Что сделать:
a. Переведите на английский язык предложение из текста о балете «Пер Гюнт»: «Это новая редакция спектакля 1989 года на музыку Альфреда Шнитке».
b. Пожалуйста, продолжите текст о балете «Пер Гюнт», начав сразу после его последнего предложения.

Posted 24 января 2016,, 21:00

Published 24 января 2016,, 21:00

Modified 8 марта, 03:19

Updated 8 марта, 03:19

Люди и тролли

Люди и тролли

24 января 2016, 21:00
Балет «Пер Гюнт» привезла на гастроли в Большой театр труппа Гамбургского балета. Это новая редакция спектакля 1989 года на музыку Альфреда Шнитке. Хореограф балета – Джон Ноймайер.

Ноймайер загорелся идеей показать переделанный балет в Москве – ведь первую редакцию «Пер Гюнта» у нас тоже показывали, правда, давно. Музыка была специально заказана Шнитке в конце восьмидесятых годов, поскольку хореографа не устроила известная партитура Грига к «Пер Гюнту» – Ноймайеру хотелось чего-то более современного. Ведь герой балета попадает не туда, куда его отправил Ибсен, а в мюзик-холл и Голливуд, где становится звездой костюмного фильма из античных времен. Шнитке написал трагикомедию с сарказмом, от этих звуков душа ноет, как больной зуб, но боль растворяется в грандиозном финале, посылающем душу в космос.

Как выглядит «Пер Гюнт»? Условные скалы, будто вырезанные из раскрашенной бумаги, минимум декораций (в основном металлические мостки, но есть, например, громадная голова Сфинкса). Главный герой (приветливо-жизнерадостный Эдвин Ревазов) при первом появлении одет в оранжевый комбинезон, чтоб выделяться из толпы, в таких же одеждах танцуют его двойники-ипостаси: Невинность. Проницательность, Агрессия и Сомнение. Женщина жизни, Сольвейг (перманентно трогательная Анна Лаудере), носит, конечно, белое. Мерзкие людишки в шоу-бизнесе и не менее ничтожные типы из «общества» разодеты, как павлины. Одежда у Ноймайера вообще играет важную роль. Если Сольвейг раздевает блудного Пера по возвращении, оставляя его голым, то есть в плавках телесного цвета, – значит, герой душевно очистился, обрел гармонию, стал самим собой. Роковая женщина Пера (терпкая Элен Буше, она в балете Ингрид, Анитра и Зеленая) тяготеет к зеленому. И сквозь спектакль медленно, в излюбленном Ноймайером рапиде, шагают десятки мужчин в серых костюмах, специально одинаковые, чтоб мы поняли: это человек толпы, серая масса.

Исходные записи:

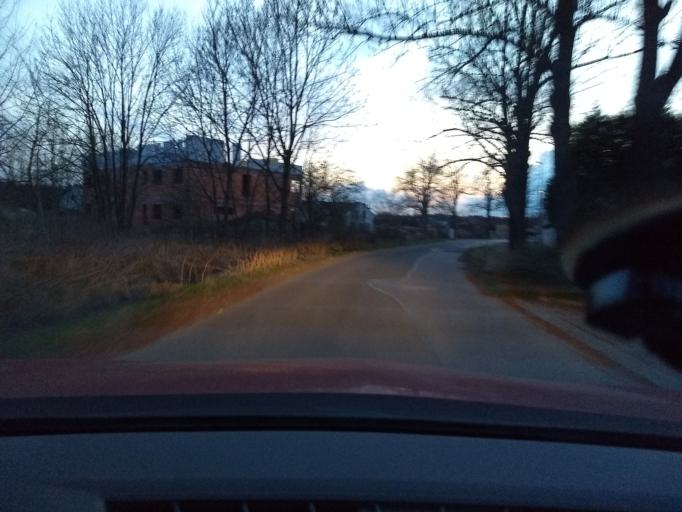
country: CZ
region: Central Bohemia
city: Jenec
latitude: 50.0508
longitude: 14.1807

Ответы:
a. This is a new version of the 1989 production, set to music by Alfred Schnittke.

b.
Но если не покупать программку, в которой указаны все эти «Аспекты личности» и «Имяреки», догадаться, что есть что и кто есть кто, можно не всегда. Или вообще не догадаться. Судя по разговорам публики в антракте, так и было: фраза «мы не поняли» нередко витала в воздухе. С другой стороны, если знать заранее, о чем этот литературный символизм, – действие покажется нарочито многозначительным, мало того, угнетающе конкретным, будто тебя запихнули в школу прописных истин. Конечно, эту пьесу трудно ставить – драматург сочинил фантасмагорическую притчу, но дал театральным интерпретаторам соблазн для ухода в наглядность, в иллюстративную метафизику с последующим морализаторством. В трактовках «Пер Гюнта» степень условности, необходимая современному искусству (и современному балету) как воздух, может при неточном подходе устремиться к нулю. Ноймайер такого соблазна не избежал. А в эпизодах мюзик-холла и Голливуда и вовсе оказался в опасной (или для многих – в прекрасной, кому как) близости к манере Бориса Эйфмана.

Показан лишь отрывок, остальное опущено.